Dataset excerpts

== Segment start ==

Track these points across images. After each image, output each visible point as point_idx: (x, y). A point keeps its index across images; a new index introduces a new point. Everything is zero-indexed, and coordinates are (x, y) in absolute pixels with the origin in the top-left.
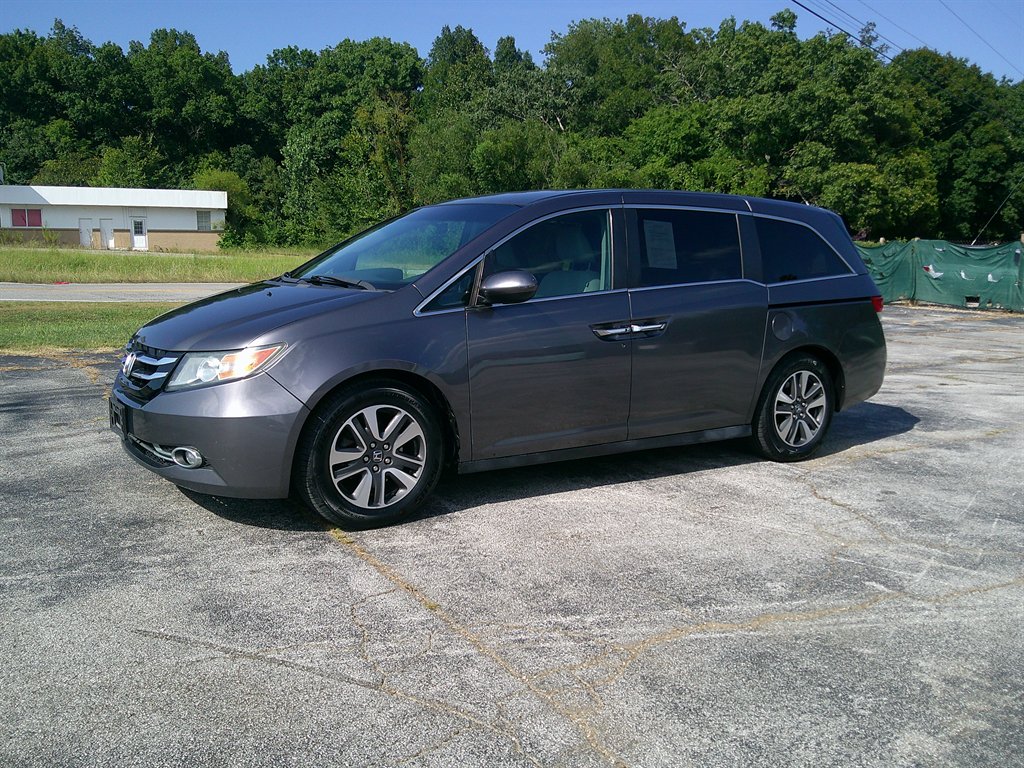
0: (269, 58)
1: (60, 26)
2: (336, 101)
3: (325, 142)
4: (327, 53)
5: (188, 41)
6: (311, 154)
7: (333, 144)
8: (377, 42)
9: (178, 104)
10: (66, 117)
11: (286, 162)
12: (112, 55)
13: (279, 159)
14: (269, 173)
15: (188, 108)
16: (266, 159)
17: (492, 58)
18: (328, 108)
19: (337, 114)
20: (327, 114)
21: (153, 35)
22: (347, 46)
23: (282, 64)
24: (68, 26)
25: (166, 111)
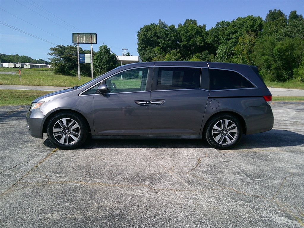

== Segment end ==

> **Instructions to follow**:
Only the lines from the start of the records above through the line containing "1: (60, 26)" should be returned, exactly and with both ends, please; the pictures stay out.

> **Exercise answer**:
Track these points across images. After each image, output each visible point as point_idx: (x, y). A point keeps its index across images; a new index introduces a new point. Everything is zero-indexed, and coordinates are (x, y) in absolute pixels with the origin in the top-left.
0: (269, 58)
1: (60, 26)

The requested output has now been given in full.